Récit du martyr de l'Imam Hussein



Une nuit, la caravane fit halte près d'un ermitage. Le moine qui vivait là avait passé toute sa vie en prière et en méditation, et dans l'adoration de Dieu. Chamir confia les têtes à sa garde, certain qu'elles ne risqueraient pas d'être volées. Un simple regard au visage de l'Imam Hussein convainquit l'ermite qu'il s'agissait là de la tête d'un Saint. Il la prit avec lui et la garda à son chevet pendant qu'il prenait quelque repos. Il vit en songe tous les Prophètes et les Anges descendre du Ciel et se promener sur la tête qui reposait près de lui...

Il s'éveilla, et se demanda ce qu'il devait faire. Il décida d'interroger le chef de la caravane au sujet de l'identité des personnes décapitées et des femmes et des enfants qu'ils détenaient prisonniers. Il sortit donc de son ermitage, réveilla Chamir, et le questionna. Chamir lui révéla que c'était le petit-fils du Prophète Mohammad, qu'il avait refusé de reconnaître l'autorité religieuse de Yazid, et qu'il avait été tué pour cette raison, en même temps que ses parents et ses partisans. Il lui dit que les captifs étaient les survivants de la Famille du Prophète, et qu'ils étaient conduits auprès de Yazid qui déciderait quel châtiment devait leur être infligé. Au comble de l'indignation le saint homme s’écria :

- Que la Malédiction de Dieu soit sur vous ! Ne réalisez-vous pas l'horreur du crime dont vous vous êtes rendus coupables en décapitant le petit-fils de votre Prophète ? Nul doute que cet homme était un grand Saint ! Honte à vous, lâches ! Non contents de l'ignominie que vous avez commise, vous brutalisez des femmes sans défense et des enfants innocents !

Chamir, qui était déjà de fort mauvaise humeur d'avoir été réveillé en pleine nuit, fut pris d'un accès de rage.
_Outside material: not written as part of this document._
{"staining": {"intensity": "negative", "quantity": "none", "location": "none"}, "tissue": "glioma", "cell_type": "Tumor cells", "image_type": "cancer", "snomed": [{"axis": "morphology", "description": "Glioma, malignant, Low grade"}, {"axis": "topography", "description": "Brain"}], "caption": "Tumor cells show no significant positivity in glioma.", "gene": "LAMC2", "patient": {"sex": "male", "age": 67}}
Il saisit son épée et, d'un coup, trancha la tète de l'ermite. Il n'eut pas le moindre respect pour les injonctions du Saint Prophète concernant la protection qui doit être accordée à ceux qui se retirent du monde et vouent leur existence à la prière et à la pénitence. Mais celui qui avait montré tant de mépris pour la vie du petit-fils du Prophète, pouvait-il accorder quelque importance aux Commandements de l'Envoyé de Dieu ?

***

Progressant à marche forcée, la caravane atteignit bientôt Damas. Elle fit halte devant les remparts qui ceinturaient la ville. Un messager fut envoyé au palais du Calife, pour recevoir les instructions de Yazid. Celui-ci avait été averti par Obeidoullah des incidents qui s'étaient produits à Koufa. Il avait juré prudent de ne pas dévoiler l'identité des captifs, et avait fait répandre la rumeur qu'un prince arabe s'était révolté contre son autorité, qu'il avait affronté son armée invincible et avait été défait, avec ses quelques partisans. Un crieur public confirma officiellement cette nouvelle, précisant que pour servir d'exemple les têtes des coupables avaient été tranchées et apportées devant le Calife, en même temps que la famille du prince félon. La journée d'aujourd'hui était proclamée jour de fête, pour célébrer la victoire du Commandeur des Croyants.

On décora la ville à la hâte, on prépara le festin offert au peuple, et tous les courtisans et les ambassadeurs en poste à Damas furent convoqués à la grande réception qui devait avoir lieu le soir même au palais. Pendant que les préparatifs battaient leur plein. les captifs attendaient. en plein soleil. Des groupes de curieux approchaient pour apercevoir les prisonniers qu'on menait au Calife. Le spectacle de ces femmes, et surtout des enfants, à moitié morts de faim et de soif, maigres à faire peur, enchaînés, couverts de poussière et de sang séché émut plus d'un témoin. Quelques-uns des curieux lancèrent aux enfants des dattes sèches, qu'on utilisait alors pour faire l'aumône.

Les malheureux enfants affamés se saisirent des dattes et s'apprêtaient à soulager leur faim, mais Zaynab et les autres femmes leur interdirent d'en manger une seule, et leur ordonnèrent de les renvoyer à ceux qui les lançaient. Zaynab, le visage toujours caché derrière ses cheveux, prit la parole :

- Je vous remercie de votre sollicitude envers nos enfants affamés. Mais nous sommes la Famille du Prophète, et l'Envoyé de Dieu nous a interdit de manger les aum6nes. En aucun cas il ne nous est possible de transgresser ses ordres.

Les gens étaient abasourdis d'entendre cette réponse. Ils ne savaient ce qui était le plus étonnant, du refus de laisser manger les enfants ou du fait que des membres de la Famille du Prophète soient captifs et dans un tel état. La rumeur s'enfla en ville, les interrogations et les suppositions allaient bon train.